**Given task:**
Write out each of the lines below word for word, with nothing changed.

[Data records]
########
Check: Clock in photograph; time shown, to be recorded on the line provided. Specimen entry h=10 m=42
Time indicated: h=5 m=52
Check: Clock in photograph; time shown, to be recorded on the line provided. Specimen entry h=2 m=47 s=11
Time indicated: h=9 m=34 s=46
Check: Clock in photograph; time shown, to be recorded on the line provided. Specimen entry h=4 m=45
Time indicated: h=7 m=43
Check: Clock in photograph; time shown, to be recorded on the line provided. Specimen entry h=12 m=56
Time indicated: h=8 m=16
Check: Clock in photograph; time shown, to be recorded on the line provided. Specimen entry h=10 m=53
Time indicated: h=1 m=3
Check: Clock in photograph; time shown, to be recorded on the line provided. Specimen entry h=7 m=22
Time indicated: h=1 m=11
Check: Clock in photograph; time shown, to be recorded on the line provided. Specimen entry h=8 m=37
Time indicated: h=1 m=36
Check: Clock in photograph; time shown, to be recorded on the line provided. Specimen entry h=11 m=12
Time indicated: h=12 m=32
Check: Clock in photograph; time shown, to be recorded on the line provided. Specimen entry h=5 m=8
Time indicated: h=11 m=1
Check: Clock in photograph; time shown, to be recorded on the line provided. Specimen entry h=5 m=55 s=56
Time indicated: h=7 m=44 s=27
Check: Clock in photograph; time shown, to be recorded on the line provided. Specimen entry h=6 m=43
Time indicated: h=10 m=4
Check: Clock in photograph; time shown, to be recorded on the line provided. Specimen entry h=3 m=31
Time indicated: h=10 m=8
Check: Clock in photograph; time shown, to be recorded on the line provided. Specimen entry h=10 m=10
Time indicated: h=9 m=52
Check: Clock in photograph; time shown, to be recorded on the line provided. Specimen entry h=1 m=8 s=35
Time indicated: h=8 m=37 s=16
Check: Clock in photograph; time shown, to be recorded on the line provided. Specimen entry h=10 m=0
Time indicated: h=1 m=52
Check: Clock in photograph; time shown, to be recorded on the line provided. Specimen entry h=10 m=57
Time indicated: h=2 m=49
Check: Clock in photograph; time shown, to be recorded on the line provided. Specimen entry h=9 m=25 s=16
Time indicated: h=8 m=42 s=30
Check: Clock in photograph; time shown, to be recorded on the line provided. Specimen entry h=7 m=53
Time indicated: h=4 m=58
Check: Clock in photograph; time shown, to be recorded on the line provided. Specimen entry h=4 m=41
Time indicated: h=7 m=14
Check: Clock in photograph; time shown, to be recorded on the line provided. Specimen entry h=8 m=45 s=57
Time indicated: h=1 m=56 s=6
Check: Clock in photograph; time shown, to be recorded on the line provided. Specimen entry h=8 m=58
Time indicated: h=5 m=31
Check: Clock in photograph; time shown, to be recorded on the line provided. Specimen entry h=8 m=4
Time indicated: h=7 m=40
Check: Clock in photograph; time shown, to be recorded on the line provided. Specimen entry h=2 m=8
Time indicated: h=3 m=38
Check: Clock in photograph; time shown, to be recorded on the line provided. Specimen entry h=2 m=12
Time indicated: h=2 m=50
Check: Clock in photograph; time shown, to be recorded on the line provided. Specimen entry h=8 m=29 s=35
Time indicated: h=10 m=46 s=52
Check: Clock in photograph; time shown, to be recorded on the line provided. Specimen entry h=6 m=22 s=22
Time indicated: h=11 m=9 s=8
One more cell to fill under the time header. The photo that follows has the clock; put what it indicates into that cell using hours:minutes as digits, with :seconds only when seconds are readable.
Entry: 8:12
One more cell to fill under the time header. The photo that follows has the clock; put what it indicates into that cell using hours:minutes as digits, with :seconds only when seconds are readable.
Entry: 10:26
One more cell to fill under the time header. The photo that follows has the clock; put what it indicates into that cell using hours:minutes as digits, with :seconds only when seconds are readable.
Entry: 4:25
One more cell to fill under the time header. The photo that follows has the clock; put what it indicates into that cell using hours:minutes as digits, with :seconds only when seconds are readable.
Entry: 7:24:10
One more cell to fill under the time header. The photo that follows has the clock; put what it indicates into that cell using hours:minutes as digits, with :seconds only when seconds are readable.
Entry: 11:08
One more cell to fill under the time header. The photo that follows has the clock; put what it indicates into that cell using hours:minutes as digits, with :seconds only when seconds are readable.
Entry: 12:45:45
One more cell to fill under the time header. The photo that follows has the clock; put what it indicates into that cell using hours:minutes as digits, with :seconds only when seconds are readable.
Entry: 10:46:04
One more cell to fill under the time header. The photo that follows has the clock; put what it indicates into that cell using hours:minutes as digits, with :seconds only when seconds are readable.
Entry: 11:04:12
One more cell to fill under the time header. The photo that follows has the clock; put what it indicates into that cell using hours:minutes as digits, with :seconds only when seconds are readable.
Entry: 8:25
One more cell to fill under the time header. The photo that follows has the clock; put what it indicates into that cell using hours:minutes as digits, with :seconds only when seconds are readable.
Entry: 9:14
########
**Problem solution:**
Check: Clock in photograph; time shown, to be recorded on the line provided. Specimen entry h=10 m=42
Time indicated: h=5 m=52
Check: Clock in photograph; time shown, to be recorded on the line provided. Specimen entry h=2 m=47 s=11
Time indicated: h=9 m=34 s=46
Check: Clock in photograph; time shown, to be recorded on the line provided. Specimen entry h=4 m=45
Time indicated: h=7 m=43
Check: Clock in photograph; time shown, to be recorded on the line provided. Specimen entry h=12 m=56
Time indicated: h=8 m=16
Check: Clock in photograph; time shown, to be recorded on the line provided. Specimen entry h=10 m=53
Time indicated: h=1 m=3
Check: Clock in photograph; time shown, to be recorded on the line provided. Specimen entry h=7 m=22
Time indicated: h=1 m=11
Check: Clock in photograph; time shown, to be recorded on the line provided. Specimen entry h=8 m=37
Time indicated: h=1 m=36
Check: Clock in photograph; time shown, to be recorded on the line provided. Specimen entry h=11 m=12
Time indicated: h=12 m=32
Check: Clock in photograph; time shown, to be recorded on the line provided. Specimen entry h=5 m=8
Time indicated: h=11 m=1
Check: Clock in photograph; time shown, to be recorded on the line provided. Specimen entry h=5 m=55 s=56
Time indicated: h=7 m=44 s=27
Check: Clock in photograph; time shown, to be recorded on the line provided. Specimen entry h=6 m=43
Time indicated: h=10 m=4
Check: Clock in photograph; time shown, to be recorded on the line provided. Specimen entry h=3 m=31
Time indicated: h=10 m=8
Check: Clock in photograph; time shown, to be recorded on the line provided. Specimen entry h=10 m=10
Time indicated: h=9 m=52
Check: Clock in photograph; time shown, to be recorded on the line provided. Specimen entry h=1 m=8 s=35
Time indicated: h=8 m=37 s=16
Check: Clock in photograph; time shown, to be recorded on the line provided. Specimen entry h=10 m=0
Time indicated: h=1 m=52
Check: Clock in photograph; time shown, to be recorded on the line provided. Specimen entry h=10 m=57
Time indicated: h=2 m=49
Check: Clock in photograph; time shown, to be recorded on the line provided. Specimen entry h=9 m=25 s=16
Time indicated: h=8 m=42 s=30
Check: Clock in photograph; time shown, to be recorded on the line provided. Specimen entry h=7 m=53
Time indicated: h=4 m=58
Check: Clock in photograph; time shown, to be recorded on the line provided. Specimen entry h=4 m=41
Time indicated: h=7 m=14
Check: Clock in photograph; time shown, to be recorded on the line provided. Specimen entry h=8 m=45 s=57
Time indicated: h=1 m=56 s=6
Check: Clock in photograph; time shown, to be recorded on the line provided. Specimen entry h=8 m=58
Time indicated: h=5 m=31
Check: Clock in photograph; time shown, to be recorded on the line provided. Specimen entry h=8 m=4
Time indicated: h=7 m=40
Check: Clock in photograph; time shown, to be recorded on the line provided. Specimen entry h=2 m=8
Time indicated: h=3 m=38
Check: Clock in photograph; time shown, to be recorded on the line provided. Specimen entry h=2 m=12
Time indicated: h=2 m=50
Check: Clock in photograph; time shown, to be recorded on the line provided. Specimen entry h=8 m=29 s=35
Time indicated: h=10 m=46 s=52
Check: Clock in photograph; time shown, to be recorded on the line provided. Specimen entry h=6 m=22 s=22
Time indicated: h=11 m=9 s=8
One more cell to fill under the time header. The photo that follows has the clock; put what it indicates into that cell using hours:minutes as digits, with :seconds only when seconds are readable.
Entry: 8:12
One more cell to fill under the time header. The photo that follows has the clock; put what it indicates into that cell using hours:minutes as digits, with :seconds only when seconds are readable.
Entry: 10:26
One more cell to fill under the time header. The photo that follows has the clock; put what it indicates into that cell using hours:minutes as digits, with :seconds only when seconds are readable.
Entry: 4:25
One more cell to fill under the time header. The photo that follows has the clock; put what it indicates into that cell using hours:minutes as digits, with :seconds only when seconds are readable.
Entry: 7:24:10
One more cell to fill under the time header. The photo that follows has the clock; put what it indicates into that cell using hours:minutes as digits, with :seconds only when seconds are readable.
Entry: 11:08
One more cell to fill under the time header. The photo that follows has the clock; put what it indicates into that cell using hours:minutes as digits, with :seconds only when seconds are readable.
Entry: 12:45:45
One more cell to fill under the time header. The photo that follows has the clock; put what it indicates into that cell using hours:minutes as digits, with :seconds only when seconds are readable.
Entry: 10:46:04
One more cell to fill under the time header. The photo that follows has the clock; put what it indicates into that cell using hours:minutes as digits, with :seconds only when seconds are readable.
Entry: 11:04:12
One more cell to fill under the time header. The photo that follows has the clock; put what it indicates into that cell using hours:minutes as digits, with :seconds only when seconds are readable.
Entry: 8:25
One more cell to fill under the time header. The photo that follows has the clock; put what it indicates into that cell using hours:minutes as digits, with :seconds only when seconds are readable.
Entry: 9:14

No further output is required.